Mitie withheld its final dividend as the outsourcing group tumbled into losses, though the new management team expect a return to "modest growth" in underlying profits this year. Reported revenue fell 1% in the year to 31 March to £2.13bn, with an operating loss of £42.9m due to accounting adjustments arising from a review of the business and a resulting loss per share of 14.7p. Adjusted revenues rose marginally with the core facilities management business growing 3%, while adjusted operating profit fell by 14% to £82.0m.

Newspaper round-up

Squeezed British households have cut back their spending for the first time in almost four years, according to figures that underscore the pressures from rising prices and political uncertainty. Visa, the credit and debit card processing business, said its vast database of spending patterns shows there was a drop in spending across a broad range of categories last month, including clothing, household goods, food and transport. - Guardian

Theresa May is to be told the EU will take a year to draft a new mandate for its chief negotiator, Michel Barnier, effectively killing the Brexit negotiations, if she insists on discussing a future trade relationship at the same time as the UK’s divorce bill. In a sign of growing impatience with the shambolic state of the British side of the talks, senior EU sources said that if London insisted on talking about a free trade deal before the issues of its divorce bill, citizens rights and the border in Ireland were sufficiently resolved, it would be met with a blunt response. - Guardian

Theresa May brought back her former adversary Michael Gove last night to stave off a Tory civil war over Europe as she faced overwhelming pressure to soften her stance on Brexit. The prime minister was forced into cabinet changes she would never have contemplated before last Thursday’s election, as bloodletting began over the party’s dismal performance and Tory grandees reopened wounds over Brexit. - The Times

Ireland’s Prime Minister has issued a warning to Theresa May over her plans to do a deal with the DUP to prop up a Tory minority government. Enda Kenny, who has been Taoiseach since 2011, said he had indicated his “concern” to the Prime Minister over the plan and suggested the arrangement, if poorly handled, could jeopardise the peace process in Northern Ireland. - Telegraph

Almost one in four households in Britain will be renting privately by the end of 2021 as soaring house prices and stagnant wages put home ownership out of the reach of growing numbers of people. Around 5m households, or 21% of the total, are in private rented accommodation, a quarter of whom are families with children. - Guardian

US close

Wall Street finished on a mixed note in a light day in terms of corporate and economic news, as Technology shares sold-off alongside data revealing the largest inflows into bonds for 122 weeks.

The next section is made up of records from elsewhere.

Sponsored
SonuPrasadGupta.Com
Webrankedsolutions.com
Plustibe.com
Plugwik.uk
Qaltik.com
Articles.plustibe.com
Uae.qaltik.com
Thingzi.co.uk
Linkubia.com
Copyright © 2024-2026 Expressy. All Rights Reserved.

By the closing bell, the Nasdaq 100 had fallen 2.44%, its worst one-day performance since September.

In prescient fashion, strategists at Bank of America-Merrill Lynch had pointed out the day before how Technology had become the most crowded trade by large-cap active funds that it had ever been, particularly the so-called FANG (the acronym for Facebook-Amazon.com-Netflix-Google) stocks.

Meanwhile, the Dow Jones Industrial Average gained 0.42% or 89.44 points to close at 21,271.97, even as the S&P 500 slipped 0.08% or 2.02 points to 2,431.77 and the Nasdaq Composite dropped 1.80% or 113.85 points to 6,207.92.

From a sector standpoint, the worst performing areas of the market were: Semiconductors (-4.01%), Computer Hardware (-3.62%), Technology Hardware (-3.43%), Internet (-3.31%) and Toys.